Rosalea Barker of The Wires has an interview with a conscientious objector, Joshua Casteel, who was in the army for 8 years and was trained in Arabic for Iraq.
He learnt at the Defense Language Institute at Monterey in California. In Iraq he worked as an interrogator.
bq. Q: Uh-huh. I’m curious how that served you. Do you feel that you were trained to the point that your language skills were an asset and not a hindrance? You know, giving you a false sense that you were understanding something that you didn’t understand?
bq. A: Well, we used translators constantly. Native linguists. Even those of us who went to training. Because we didn’t have the mastery of dialect that was necessary in order to really do the job. It gave us a sense of kind of control, or a sense of security that we could usually understand what they were saying, the more that we were in the country and sort of picking up the idioms. But being able to communicate to them in an efficient way was very difficult. So we always used translators.

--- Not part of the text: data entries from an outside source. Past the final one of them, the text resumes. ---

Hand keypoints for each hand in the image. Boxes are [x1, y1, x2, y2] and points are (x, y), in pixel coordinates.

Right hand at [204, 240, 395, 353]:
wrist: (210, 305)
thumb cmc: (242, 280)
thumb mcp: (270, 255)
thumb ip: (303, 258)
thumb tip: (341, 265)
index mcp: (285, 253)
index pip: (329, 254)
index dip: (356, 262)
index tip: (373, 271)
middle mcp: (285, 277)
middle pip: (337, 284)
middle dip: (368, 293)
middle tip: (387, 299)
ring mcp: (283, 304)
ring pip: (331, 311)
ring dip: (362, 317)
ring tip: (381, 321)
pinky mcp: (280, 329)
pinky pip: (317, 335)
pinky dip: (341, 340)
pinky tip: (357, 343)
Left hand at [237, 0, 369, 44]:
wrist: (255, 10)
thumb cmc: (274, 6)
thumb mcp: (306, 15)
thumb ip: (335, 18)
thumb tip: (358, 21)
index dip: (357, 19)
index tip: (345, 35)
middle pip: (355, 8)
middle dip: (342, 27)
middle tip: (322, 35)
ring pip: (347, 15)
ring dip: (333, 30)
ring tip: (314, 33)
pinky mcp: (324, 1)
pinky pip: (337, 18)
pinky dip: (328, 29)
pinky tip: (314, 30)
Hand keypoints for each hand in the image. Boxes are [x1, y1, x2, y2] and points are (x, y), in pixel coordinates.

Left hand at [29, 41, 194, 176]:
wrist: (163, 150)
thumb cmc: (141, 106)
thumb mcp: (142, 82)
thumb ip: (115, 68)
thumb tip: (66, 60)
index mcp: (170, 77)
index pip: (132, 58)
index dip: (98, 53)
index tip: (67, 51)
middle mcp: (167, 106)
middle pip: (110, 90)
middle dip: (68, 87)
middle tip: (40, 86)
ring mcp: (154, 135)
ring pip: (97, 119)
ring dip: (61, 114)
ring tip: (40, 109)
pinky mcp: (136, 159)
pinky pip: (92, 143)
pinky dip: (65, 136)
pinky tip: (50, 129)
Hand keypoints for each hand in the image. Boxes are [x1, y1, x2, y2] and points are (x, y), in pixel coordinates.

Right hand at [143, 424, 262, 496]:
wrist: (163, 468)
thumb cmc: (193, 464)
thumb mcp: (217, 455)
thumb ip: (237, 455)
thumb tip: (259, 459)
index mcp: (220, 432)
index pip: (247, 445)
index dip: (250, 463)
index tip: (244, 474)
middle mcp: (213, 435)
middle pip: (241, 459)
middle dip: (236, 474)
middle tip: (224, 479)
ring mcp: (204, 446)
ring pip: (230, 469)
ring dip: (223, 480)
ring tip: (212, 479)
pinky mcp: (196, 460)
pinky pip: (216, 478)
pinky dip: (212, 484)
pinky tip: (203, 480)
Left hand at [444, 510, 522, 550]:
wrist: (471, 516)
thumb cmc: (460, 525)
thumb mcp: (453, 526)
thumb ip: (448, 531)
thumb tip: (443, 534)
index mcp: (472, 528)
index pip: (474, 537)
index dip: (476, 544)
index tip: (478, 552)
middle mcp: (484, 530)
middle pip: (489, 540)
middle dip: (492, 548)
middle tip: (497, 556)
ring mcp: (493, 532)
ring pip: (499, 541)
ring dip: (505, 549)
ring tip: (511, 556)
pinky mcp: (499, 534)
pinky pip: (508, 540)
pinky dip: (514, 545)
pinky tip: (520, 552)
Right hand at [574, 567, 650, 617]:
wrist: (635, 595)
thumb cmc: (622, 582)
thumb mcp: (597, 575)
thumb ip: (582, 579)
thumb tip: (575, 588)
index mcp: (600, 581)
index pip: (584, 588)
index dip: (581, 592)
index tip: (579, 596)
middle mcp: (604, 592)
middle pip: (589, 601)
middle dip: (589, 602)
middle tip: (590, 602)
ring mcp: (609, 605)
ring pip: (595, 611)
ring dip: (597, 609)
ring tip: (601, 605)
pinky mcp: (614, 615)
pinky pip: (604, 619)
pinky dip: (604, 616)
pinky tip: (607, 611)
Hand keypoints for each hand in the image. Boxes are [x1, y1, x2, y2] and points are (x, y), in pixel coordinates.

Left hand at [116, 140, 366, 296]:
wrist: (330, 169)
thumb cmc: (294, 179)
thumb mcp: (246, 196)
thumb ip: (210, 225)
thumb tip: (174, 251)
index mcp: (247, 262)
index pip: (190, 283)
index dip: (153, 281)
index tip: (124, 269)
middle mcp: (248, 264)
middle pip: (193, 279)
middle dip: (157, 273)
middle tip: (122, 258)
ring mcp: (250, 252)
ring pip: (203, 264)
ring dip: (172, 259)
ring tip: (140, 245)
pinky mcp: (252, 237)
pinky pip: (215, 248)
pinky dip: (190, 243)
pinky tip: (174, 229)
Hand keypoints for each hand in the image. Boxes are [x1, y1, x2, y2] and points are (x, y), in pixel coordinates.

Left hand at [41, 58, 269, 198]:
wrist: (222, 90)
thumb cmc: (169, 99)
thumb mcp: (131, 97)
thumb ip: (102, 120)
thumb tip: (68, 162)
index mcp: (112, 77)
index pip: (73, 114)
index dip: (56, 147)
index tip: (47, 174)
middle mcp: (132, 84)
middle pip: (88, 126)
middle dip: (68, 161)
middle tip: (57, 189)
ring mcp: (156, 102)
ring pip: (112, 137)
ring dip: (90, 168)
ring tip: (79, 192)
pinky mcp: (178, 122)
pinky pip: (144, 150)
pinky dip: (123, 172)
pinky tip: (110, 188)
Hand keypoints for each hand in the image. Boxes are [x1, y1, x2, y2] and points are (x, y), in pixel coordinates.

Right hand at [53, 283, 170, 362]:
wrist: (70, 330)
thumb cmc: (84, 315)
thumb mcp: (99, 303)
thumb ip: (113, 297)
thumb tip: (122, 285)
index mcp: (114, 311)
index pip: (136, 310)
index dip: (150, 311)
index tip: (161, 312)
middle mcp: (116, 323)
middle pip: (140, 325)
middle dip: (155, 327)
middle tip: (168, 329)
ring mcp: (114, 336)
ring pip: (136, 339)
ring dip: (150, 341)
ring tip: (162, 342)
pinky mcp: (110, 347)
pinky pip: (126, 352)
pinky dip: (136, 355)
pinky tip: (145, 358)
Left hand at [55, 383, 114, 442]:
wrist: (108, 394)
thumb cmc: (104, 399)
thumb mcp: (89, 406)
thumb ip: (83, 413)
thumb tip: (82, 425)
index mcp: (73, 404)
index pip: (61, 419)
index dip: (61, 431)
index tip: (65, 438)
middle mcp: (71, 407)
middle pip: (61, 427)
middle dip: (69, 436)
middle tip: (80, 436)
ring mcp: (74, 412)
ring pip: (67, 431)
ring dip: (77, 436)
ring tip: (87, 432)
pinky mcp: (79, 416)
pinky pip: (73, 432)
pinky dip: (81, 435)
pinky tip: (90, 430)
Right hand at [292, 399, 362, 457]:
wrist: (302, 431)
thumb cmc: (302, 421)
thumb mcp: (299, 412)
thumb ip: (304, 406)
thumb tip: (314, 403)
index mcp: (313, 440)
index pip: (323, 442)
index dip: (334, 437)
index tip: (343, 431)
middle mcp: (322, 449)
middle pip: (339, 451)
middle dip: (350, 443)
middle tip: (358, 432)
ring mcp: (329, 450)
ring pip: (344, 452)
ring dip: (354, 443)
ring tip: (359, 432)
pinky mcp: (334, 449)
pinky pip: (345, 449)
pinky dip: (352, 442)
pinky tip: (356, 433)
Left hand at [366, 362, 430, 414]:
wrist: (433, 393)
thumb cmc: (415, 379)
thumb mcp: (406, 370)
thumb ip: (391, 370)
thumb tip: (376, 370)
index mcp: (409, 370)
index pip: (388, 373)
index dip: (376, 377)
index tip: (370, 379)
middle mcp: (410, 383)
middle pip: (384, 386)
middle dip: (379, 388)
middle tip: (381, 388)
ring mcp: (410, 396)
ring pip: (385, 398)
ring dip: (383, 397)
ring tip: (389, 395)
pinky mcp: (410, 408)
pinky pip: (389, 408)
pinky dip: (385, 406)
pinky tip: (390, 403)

This did not work well because of all the cultural nuances that the Americans didn’t understand. What is a native linguist? Someone from Iraq who speaks English, presumably.
The interviewer occasionally seems out of her depth.
bq. The bulk of my interrogation involved local laborers, schoolboys, young fathers, imams, veterans of previous Iraqi wars. We were interrogating what we referred to as Average Ahmed.
Q: Average Ahmed?
A: Like Joe Schmo. And those were the people who allegedly were the face of the insurgency, and these were just everyday normal people.